LINK.md — the kit linker
The linker turns a set of relocatable inputs (objects, archives, shared objects, raw byte buffers) into a single resolved image: a static ET_EXEC, a position-independent ET_DYN, a partial ET_REL, or an in-process JIT mapping. It is a multi-format, multi-arch component built as a strict pipeline of passes over an immutable input set. This document describes that architecture — the layering, the data flow, and the invariants that hold the whole thing together. For how a resolved image becomes runnable in process see JIT.md; for the object-file read/write substrate underneath it see OBJ.md; for per-target relocation kinds and register/ABI detail see ARCH.md; for debug-section retention see DWARF.md.
Where the linker sits
The public surface is KitLinkSession (include/kit/link.h); the
driver tools ld, cc, run, and dbg drive it. Inside libkit the
real work is the internal Linker / LinkImage pair declared in
src/link/link.h and src/link/link_internal.h. The session is a thin
wrapper: it owns a Linker, accumulates inputs, and on resolve produces
a LinkImage. Path handling (reading bytes off disk, -l search paths,
sysroots) lives entirely in the driver — the library boundary is
byte-buffer-shaped. Every bytes input is read through Compiler.env-> file_io by the driver before it reaches the linker.

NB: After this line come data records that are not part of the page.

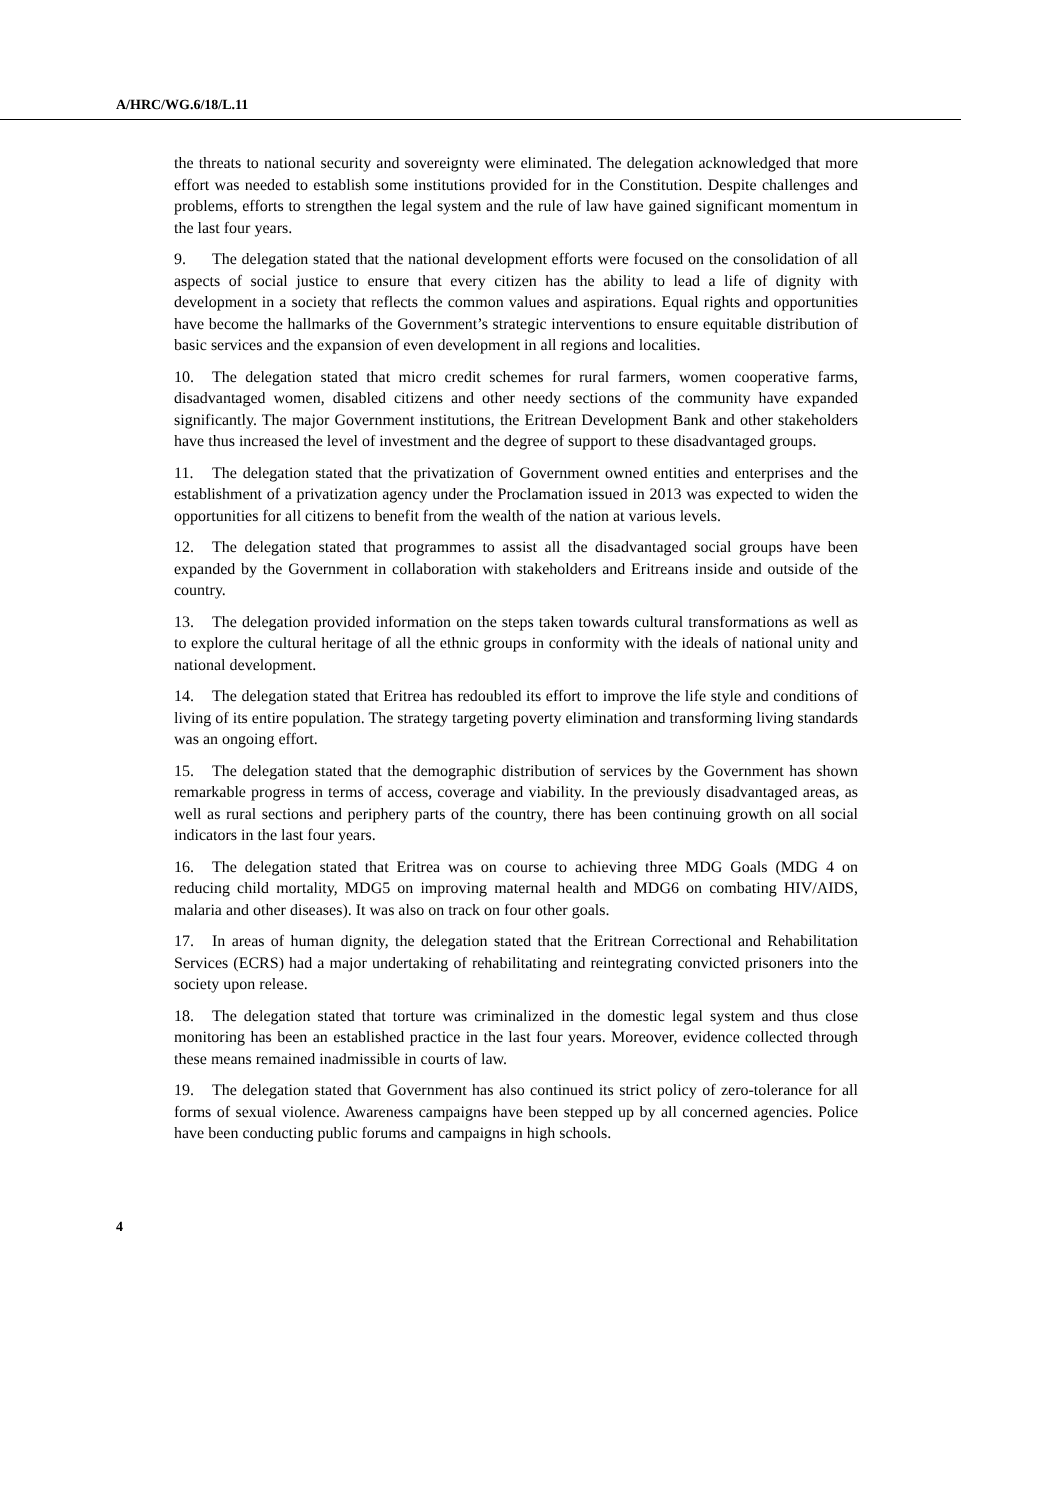A/HRC/WG.6/18/L.11
the threats to national security and sovereignty were eliminated. The delegation acknowledged that more effort was needed to establish some institutions provided for in the Constitution. Despite challenges and problems, efforts to strengthen the legal system and the rule of law have gained significant momentum in the last four years.
9. The delegation stated that the national development efforts were focused on the consolidation of all aspects of social justice to ensure that every citizen has the ability to lead a life of dignity with development in a society that reflects the common values and aspirations. Equal rights and opportunities have become the hallmarks of the Government’s strategic interventions to ensure equitable distribution of basic services and the expansion of even development in all regions and localities.
10. The delegation stated that micro credit schemes for rural farmers, women cooperative farms, disadvantaged women, disabled citizens and other needy sections of the community have expanded significantly. The major Government institutions, the Eritrean Development Bank and other stakeholders have thus increased the level of investment and the degree of support to these disadvantaged groups.
11. The delegation stated that the privatization of Government owned entities and enterprises and the establishment of a privatization agency under the Proclamation issued in 2013 was expected to widen the opportunities for all citizens to benefit from the wealth of the nation at various levels.
12. The delegation stated that programmes to assist all the disadvantaged social groups have been expanded by the Government in collaboration with stakeholders and Eritreans inside and outside of the country.
13. The delegation provided information on the steps taken towards cultural transformations as well as to explore the cultural heritage of all the ethnic groups in conformity with the ideals of national unity and national development.
14. The delegation stated that Eritrea has redoubled its effort to improve the life style and conditions of living of its entire population. The strategy targeting poverty elimination and transforming living standards was an ongoing effort.
15. The delegation stated that the demographic distribution of services by the Government has shown remarkable progress in terms of access, coverage and viability. In the previously disadvantaged areas, as well as rural sections and periphery parts of the country, there has been continuing growth on all social indicators in the last four years.
16. The delegation stated that Eritrea was on course to achieving three MDG Goals (MDG 4 on reducing child mortality, MDG5 on improving maternal health and MDG6 on combating HIV/AIDS, malaria and other diseases). It was also on track on four other goals.
17. In areas of human dignity, the delegation stated that the Eritrean Correctional and Rehabilitation Services (ECRS) had a major undertaking of rehabilitating and reintegrating convicted prisoners into the society upon release.
18. The delegation stated that torture was criminalized in the domestic legal system and thus close monitoring has been an established practice in the last four years. Moreover, evidence collected through these means remained inadmissible in courts of law.
19. The delegation stated that Government has also continued its strict policy of zero-tolerance for all forms of sexual violence. Awareness campaigns have been stepped up by all concerned agencies. Police have been conducting public forums and campaigns in high schools.
4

The two central abstractions:
Linker— the mutable accumulator. Holds the registered inputs (objects, archives, DSOs), the entry name, link-mode flags (PIE, static-exe, JIT, gc-sections, strip-debug), an optional linker script, and an optional external resolver. It is built up by thelink_add_*/link_set_*calls and then read by resolution. It is never rewritten by resolution.LinkImage— the resolved output. A fresh image is produced by everylink_resolve. It owns the symbol table, the section and segment tables, the per-segment byte buffers, the durable relocation records, and any synthesized dynamic-link / IFUNC / debug state. It is the read-side view consumed by the format emitters, the JIT mapper, and the debug-info view.
The load-bearing invariants
Three rules are stated in the link.h header comment and enforced throughout. They exist so that incremental re-resolution can be added without reworking the core; they also make the single-shot path easier to reason about.

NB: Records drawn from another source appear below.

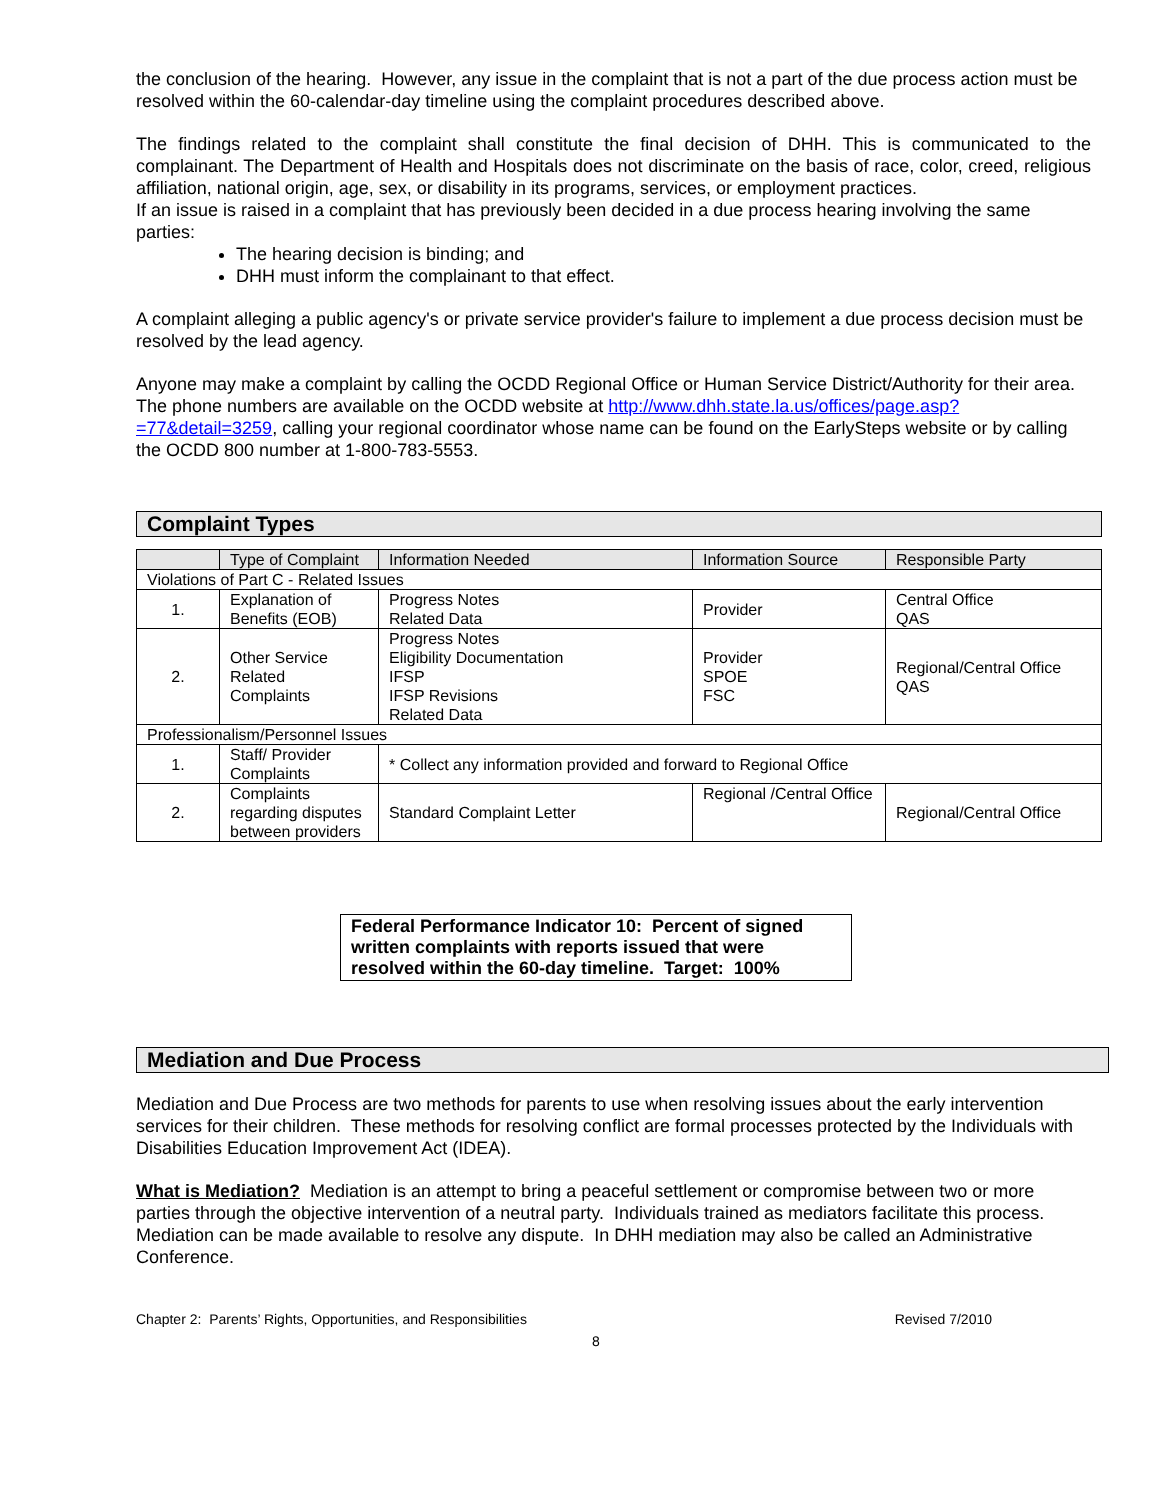the conclusion of the hearing. However, any issue in the complaint that is not a part of the due process action must be resolved within the 60-calendar-day timeline using the complaint procedures described above.
The findings related to the complaint shall constitute the final decision of DHH. This is communicated to the complainant. The Department of Health and Hospitals does not discriminate on the basis of race, color, creed, religious affiliation, national origin, age, sex, or disability in its programs, services, or employment practices.
If an issue is raised in a complaint that has previously been decided in a due process hearing involving the same parties:
The hearing decision is binding; and
DHH must inform the complainant to that effect.
A complaint alleging a public agency's or private service provider's failure to implement a due process decision must be resolved by the lead agency.
Anyone may make a complaint by calling the OCDD Regional Office or Human Service District/Authority for their area. The phone numbers are available on the OCDD website at http://www.dhh.state.la.us/offices/page.asp?=77&detail=3259, calling your regional coordinator whose name can be found on the EarlySteps website or by calling the OCDD 800 number at 1-800-783-5553.
Complaint Types
| | Type of Complaint | Information Needed | Information Source | Responsible Party |
| Violations of Part C - Related Issues | | | | |
| 1. | Explanation of Benefits (EOB) | Progress Notes Related Data | Provider | Central Office QAS |
| 2. | Other Service Related Complaints | Progress Notes Eligibility Documentation IFSP IFSP Revisions Related Data | Provider SPOE FSC | Regional/Central Office QAS |
| Professionalism/Personnel Issues | | | | |
| 1. | Staff/ Provider Complaints | * Collect any information provided and forward to Regional Office | | |
| 2. | Complaints regarding disputes between providers | Standard Complaint Letter | Regional /Central Office | Regional/Central Office |
Federal Performance Indicator 10: Percent of signed written complaints with reports issued that were resolved within the 60-day timeline. Target: 100%
Mediation and Due Process
Mediation and Due Process are two methods for parents to use when resolving issues about the early intervention services for their children. These methods for resolving conflict are formal processes protected by the Individuals with Disabilities Education Improvement Act (IDEA).
What is Mediation? Mediation is an attempt to bring a peaceful settlement or compromise between two or more parties through the objective intervention of a neutral party. Individuals trained as mediators facilitate this process. Mediation can be made available to resolve any dispute. In DHH mediation may also be called an Administrative Conference.
Chapter 2: Parents’ Rights, Opportunities, and Responsibilities Revised 7/2010
8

- Inputs are never mutated; resolve is a function from inputs to a
fresh image.
link_resolvereads theLinkerand allocates a newLinkImage; it does not edit inputObjBuilders or rewrite theLinkerin place. Re-resolving the sameLinkerwould yield another independent image. LinkInputId/ObjBuilder*mappings are stable for the Linker's lifetime. Adding an input never invalidates an existing handle.ObjSymId/ObjSecIdare per-ObjBuilderid spaces, so each input carries anInputMap(link_internal.h) translating its local ids into the globalLinkSymId/LinkSectionIdspace.- Relocation records stay as data; they are never burned destructively
into segment bytes during resolve.
link_emit_relocationsproducesLinkRelocApplyrecords —(write site, kind, target symbol, addend)— and stores them on the image. The actual patching of bytes happens later, at emit time (format emitter) or map time (JIT mapper). The segment byte buffers produced during layout hold raw, unrelocated input bytes.

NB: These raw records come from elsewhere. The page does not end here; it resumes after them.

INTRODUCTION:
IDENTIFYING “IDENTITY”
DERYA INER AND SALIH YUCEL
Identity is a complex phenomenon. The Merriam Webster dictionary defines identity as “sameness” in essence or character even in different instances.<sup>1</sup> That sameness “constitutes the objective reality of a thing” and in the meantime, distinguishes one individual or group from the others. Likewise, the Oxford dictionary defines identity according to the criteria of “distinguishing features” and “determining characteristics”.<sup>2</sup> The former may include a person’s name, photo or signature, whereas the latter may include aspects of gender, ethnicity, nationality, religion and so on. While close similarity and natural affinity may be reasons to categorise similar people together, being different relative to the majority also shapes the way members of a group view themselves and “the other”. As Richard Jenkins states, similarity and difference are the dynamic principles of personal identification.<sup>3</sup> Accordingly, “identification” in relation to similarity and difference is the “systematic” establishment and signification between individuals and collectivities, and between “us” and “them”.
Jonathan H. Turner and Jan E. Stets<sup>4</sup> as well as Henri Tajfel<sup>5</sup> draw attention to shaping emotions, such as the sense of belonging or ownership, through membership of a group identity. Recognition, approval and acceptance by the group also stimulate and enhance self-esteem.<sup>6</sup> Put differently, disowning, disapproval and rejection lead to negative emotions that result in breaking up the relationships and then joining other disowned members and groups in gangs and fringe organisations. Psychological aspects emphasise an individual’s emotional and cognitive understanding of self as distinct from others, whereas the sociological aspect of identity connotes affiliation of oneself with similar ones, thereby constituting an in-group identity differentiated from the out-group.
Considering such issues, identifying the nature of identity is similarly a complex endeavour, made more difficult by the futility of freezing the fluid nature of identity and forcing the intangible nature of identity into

A fourth invariant governs addresses:
- Image-relative vaddr discipline. Every vaddr and file_offset on a
resolved
LinkImageis computed as if the image were based at 0. Layout, symbol vaddrs, GOT/PLT placement, and reloc write-sites are all in this coordinate system. Consumers add their own runtime base exactly once: the ELF emitter bumps everything byimg_base(shift_image_addressesin src/obj/elf/link.c — 0x400000 for static ET_EXEC, 0 for PIE/DSO so the loader picks the base), and the JIT mapper bumps by the chosen reservation address. Because relocations are re-derived from (post-shift) placements, an image can be shifted wholesale by adding one delta to every coordinate.
The pass pipeline
link_resolve (src/link/link_layout.c) orchestrates the whole pipeline.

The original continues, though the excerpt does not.